Pharmacokinetics Flashcards
what is liberation
when the active ingredient of the drug is released from the solution
where are the 3 sites a free drug might migrate to
- theraputic site of action (good)
- tissue resevoirs
- unwanted site of action
what are the processes that the body uses to modify and transport a drug
absorption
distribution
metabolism
excretion
transport of a drug across cell membranes is affected by…
- size and structural features of the drug
- degree of ionization
- relative lipid solubility of ionized/non-ionized forms
- affinity and binding to serum and tissue proteins
types of transport across membranes for drugs
passive transport (major)
carrier-mediated transport - active and facilitated
characteristics of passive transport of drugs
- happens across amphipathic lipids in membranes which are permeable to water
- bulk flow of water carries small water soluble substances
- limitted to unbound drugs
what are 2 subtypes of passive transport
passive diffusion
paracellular passage
what is passive diffusion of a drug
- large lipophilic drugs pass through membranes
- limitted to unboudnd drug
what is paracellular passage of a drug
- happens through intercellular gaps
- transfer in the capillary endothelium is limited only by bloodflow
- “tight” intercellular junctions limit paracellular flow (e.g. in the CNS)
passive flux across membranes is driven by…
- drug concentration gradient (C1-C2)
- solubility of drug (lipid-water partition coefficient)
- surface area of membrane
- membrane thickness
what is the passive flux of a drug proportional to
directly: (C1-C2) x area x partition coefficient
inversely: membrane thickness
how does the ionized or unionized form of a drug affect its transport
- unionized species are more lipid soluble - diffuse more readily
- ionized species are less lipid soluble - harder to diffuse
what does the pKa of a drug determine
pKa = the pH at which 50% of drug is ionized and 50% is unionized
- pKa influenced the transmembrane distribution of a weak electrolyte
what is ion trapping
- the drug accumulates on the side of the membrane where ionization is highest
- basic drugs accumulate in acidic solutions and visa versa
- the pH on either side of the membrane determines the degree of ionization
ionization of weak acids and bases
weak acid: unprotonated = ionized acid
weak base: protonated = ionized base
why might carrier-mediated transport be needed for drugs
- molecules are too large for passive diffusion
- molecules not lipid-soluble for passive diffusion
- carriers ae saturable, selective and inhibitable
active transporters vs. facilitated transporters
active: move molecules against their concentration and chemical gradient, requires ATP for energy
facilitated: more large/lipid insoluble molecules down their electrochemical gradient
what is drug absorption
following administration drugs are absorbed into the systemic circulation to get to target site
which routes of drug administration do NOT require absorption
- intravenous (IV)
- intrathecal (CSF and epidural)
- topical
what must happen in absorption before the drug enters circulation
dissolution of the active drug - active ingredient released
the rate of drug absorption affects…
onset, duration and intensity of action
if the absorption phase for a drug is longer what happens to its duration of action
it also becomes longer
what affects the rate of absorption from site of drug administration
physiochemical factors
physiologic factors
drug formulation
how do physiologic factors affect the rate of absorption
- a large concentration gradient between the site of drug administration and surrounding tissue drives uptake of drug into the circulation
- regional or local blood flow has greatest effect on maintaining large concentration gradient favouring drug absorption
how does drug formulation affect the rate of absorption
- includes active drug and inactive chemicals that comprise the product ready for administration
why would modifications be made to the active pharmaceutical ingredient to delay the release of the API for absorption
- more convenient
- short elimination half life
- prolong the dissolution phase
- prevent erratic absorption or “dose-dumping”

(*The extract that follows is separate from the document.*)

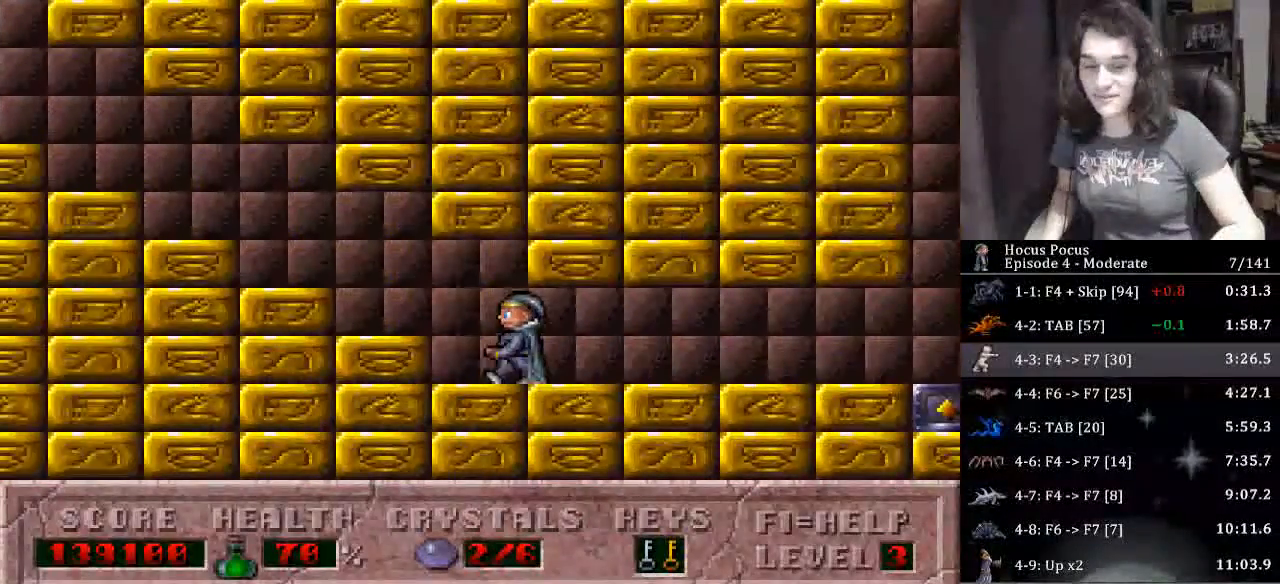
{"keys": ["left"], "events": []}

types of drug formulations and the reasons for them
- enteric coated formulations: protect the drug from destruction by gastric juices
- long acting insulins: slows dissolution via the addition of proteins
- controlled release formulations: slowly release a constant amount of the drug
what is bioavailability
the fraction (%) of administered dose that reaches the systemic circulation unchanged
what is the “first pass effect”
- happens following oral administration of drugs
- liver metabolizing enzymes inactivate the drug before their job is done and can enter systemic circulation
bioavailability can be reduced of affected by…
- precipitation of drug at injection site
- drug interaction with the GI tract
- physiochemical property of the drug
- “first pass” elimination of the drug
what are the broad routes of administration for drugs
enteral: oral, oral transmucosal, rectal
parenteral: subcutaneous injection (SC), intramuscular injection (IM), intravenous injection (IV), topical, transdermal
advantages of oral drug administration
- most convenient
- most economical
- safer than injection
- minimal infection risk
- induce vomitting to potentially remove drug (in case of overdose)
disadvantages of oral drug administration
- absorption may be erratic
- enteric coating can resist gastric juices
- patient complience problems
- not for unconscious patients
- emesis and GI irritation possible
- first pass effect possible
characteristics of oral transmucosal drug administration: sublingual
- under tounge
- absorption from the oral mucosa
- potentially by-pass “first pass effect” by venous drainage
- highly lipophilic drugs
characteristics of oral transmucosal drug administration: buccal
- between cheek and gum
- absorbed from the mucosa
characteristics of rectal drug administration
- ~50% of the drug bypasses “first pass” effect
- absorption can be erratic and incomplete
- potential for irritation
- less nausea
- used in patients with GI motility disorders
characteristics of Parenteral drug administration route
- injectable drugs are most common form
- drug availability is more rapid and predictable over oral
- by passes “first pass effect”
subcutaneous injection of drug advantages
- suitable for solid pellets (e.g. contraceptives)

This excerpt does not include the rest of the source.